**Available data:**
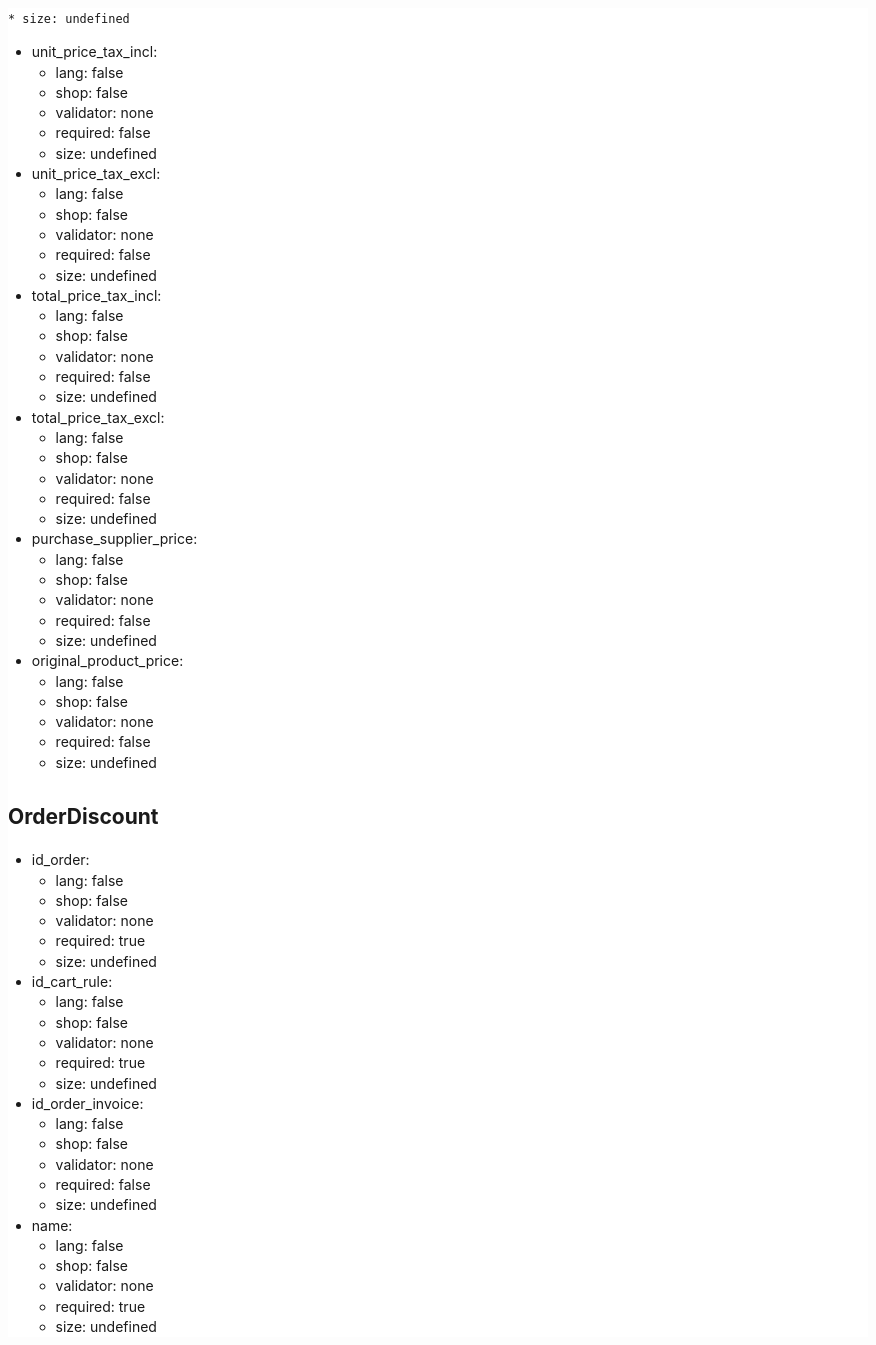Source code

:     * size: undefined
 * unit_price_tax_incl:
    * lang: false
    * shop: false
    * validator: none
    * required: false
    * size: undefined
 * unit_price_tax_excl:
    * lang: false
    * shop: false
    * validator: none
    * required: false
    * size: undefined
 * total_price_tax_incl:
    * lang: false
    * shop: false
    * validator: none
    * required: false
    * size: undefined
 * total_price_tax_excl:
    * lang: false
    * shop: false
    * validator: none
    * required: false
    * size: undefined
 * purchase_supplier_price:
    * lang: false
    * shop: false
    * validator: none
    * required: false
    * size: undefined
 * original_product_price:
    * lang: false
    * shop: false
    * validator: none
    * required: false
    * size: undefined
## OrderDiscount
 * id_order:
    * lang: false
    * shop: false
    * validator: none
    * required: true
    * size: undefined
 * id_cart_rule:
    * lang: false
    * shop: false
    * validator: none
    * required: true
    * size: undefined
 * id_order_invoice:
    * lang: false
    * shop: false
    * validator: none
    * required: false
    * size: undefined
 * name:
    * lang: false
    * shop: false
    * validator: none
    * required: true
    * size: undefined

**Exercise description:**
Update these lines by replacing each "undefined" with "unlimited" and leaving everything else unchanged. Omit the picture from your answer.

**Output of the task:**
Source code

:     * size: unlimited
 * unit_price_tax_incl:
    * lang: false
    * shop: false
    * validator: none
    * required: false
    * size: unlimited
 * unit_price_tax_excl:
    * lang: false
    * shop: false
    * validator: none
    * required: false
    * size: unlimited
 * total_price_tax_incl:
    * lang: false
    * shop: false
    * validator: none
    * required: false
    * size: unlimited
 * total_price_tax_excl:
    * lang: false
    * shop: false
    * validator: none
    * required: false
    * size: unlimited
 * purchase_supplier_price:
    * lang: false
    * shop: false
    * validator: none
    * required: false
    * size: unlimited
 * original_product_price:
    * lang: false
    * shop: false
    * validator: none
    * required: false
    * size: unlimited
## OrderDiscount
 * id_order:
    * lang: false
    * shop: false
    * validator: none
    * required: true
    * size: unlimited
 * id_cart_rule:
    * lang: false
    * shop: false
    * validator: none
    * required: true
    * size: unlimited
 * id_order_invoice:
    * lang: false
    * shop: false
    * validator: none
    * required: false
    * size: unlimited
 * name:
    * lang: false
    * shop: false
    * validator: none
    * required: true
    * size: unlimited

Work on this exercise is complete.